▶ _Work item_:
Find the line in the entries below that contains "pinky mcp: (142, 193)". Repeat it exactly, and every line after it through the line that contains "pinky dip: (148, 209)".

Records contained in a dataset
=== Begin Enclosure ===
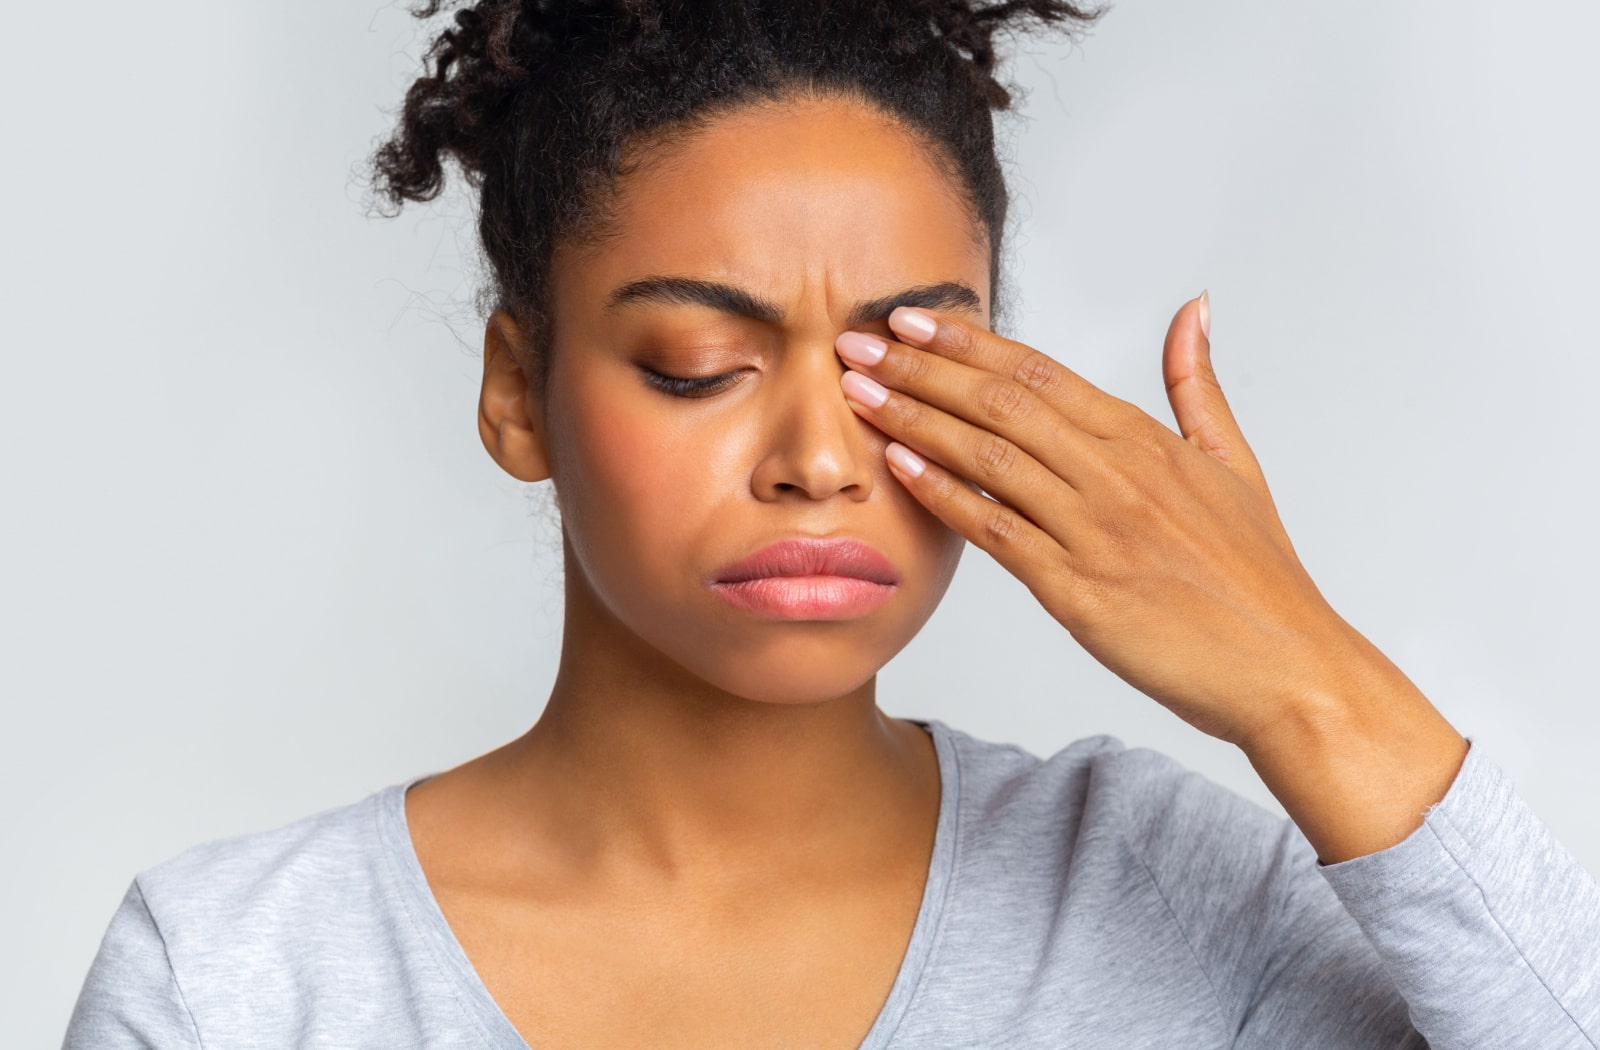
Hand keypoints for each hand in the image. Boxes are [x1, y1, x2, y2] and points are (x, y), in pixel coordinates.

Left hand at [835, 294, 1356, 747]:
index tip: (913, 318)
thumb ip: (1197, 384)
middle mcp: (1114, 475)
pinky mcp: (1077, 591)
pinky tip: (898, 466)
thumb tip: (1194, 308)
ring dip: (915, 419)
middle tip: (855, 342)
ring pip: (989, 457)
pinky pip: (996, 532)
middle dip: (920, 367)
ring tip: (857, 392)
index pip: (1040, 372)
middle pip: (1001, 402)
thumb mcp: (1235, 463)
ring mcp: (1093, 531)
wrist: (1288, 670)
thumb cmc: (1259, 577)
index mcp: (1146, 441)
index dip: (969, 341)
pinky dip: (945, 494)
=== End Enclosure ===
=== Begin Enclosure ===
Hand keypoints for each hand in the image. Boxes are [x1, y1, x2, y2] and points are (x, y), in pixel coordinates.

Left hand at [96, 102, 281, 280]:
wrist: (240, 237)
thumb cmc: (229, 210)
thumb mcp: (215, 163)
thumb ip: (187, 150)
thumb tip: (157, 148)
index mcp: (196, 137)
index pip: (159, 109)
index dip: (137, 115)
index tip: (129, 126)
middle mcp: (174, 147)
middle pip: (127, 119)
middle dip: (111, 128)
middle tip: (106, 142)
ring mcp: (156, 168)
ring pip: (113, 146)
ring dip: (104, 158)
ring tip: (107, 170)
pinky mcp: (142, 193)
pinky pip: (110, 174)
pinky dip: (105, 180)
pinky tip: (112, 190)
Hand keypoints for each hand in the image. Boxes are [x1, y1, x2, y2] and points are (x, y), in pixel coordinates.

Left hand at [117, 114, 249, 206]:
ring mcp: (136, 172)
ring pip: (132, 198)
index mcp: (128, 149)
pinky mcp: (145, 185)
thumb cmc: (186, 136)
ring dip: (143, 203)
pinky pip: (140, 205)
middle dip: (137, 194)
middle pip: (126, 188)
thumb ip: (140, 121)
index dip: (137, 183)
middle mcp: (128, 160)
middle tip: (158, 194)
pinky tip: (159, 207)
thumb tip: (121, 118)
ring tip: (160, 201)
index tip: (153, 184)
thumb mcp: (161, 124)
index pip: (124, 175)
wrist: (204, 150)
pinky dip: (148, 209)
=== End Enclosure ===
▶ _Solved exercise_:
pinky mcp: (142, 193)
pinky pip: (110, 174)
pinky dip: (105, 180)
pinky tip: (112, 190)
Hand keypoints for each hand in the image. Boxes are [x1, y1, x2, y2] and points are (x, y), in pixel coordinates.

Left hand at [117, 114, 249, 206]:
ring mcp: (136, 172)
ring pip: (132, 198)
index mcp: (128, 149)
pinky mcp: (145, 185)
thumb cmc: (186, 136)
ring dip: (143, 203)
pinky pip: (140, 205)
middle dip: (137, 194)
middle pip: (126, 188)
thumb ip: (140, 121)
index dip: (137, 183)
middle mcp: (128, 160)
middle tip: (158, 194)
pinky tip: (159, 207)
thumb tip: (121, 118)
ring tip: (160, 201)
index tip: (153, 184)
thumb mcp: (161, 124)
index pip: (124, 175)
wrist: (204, 150)
pinky dip: (148, 209)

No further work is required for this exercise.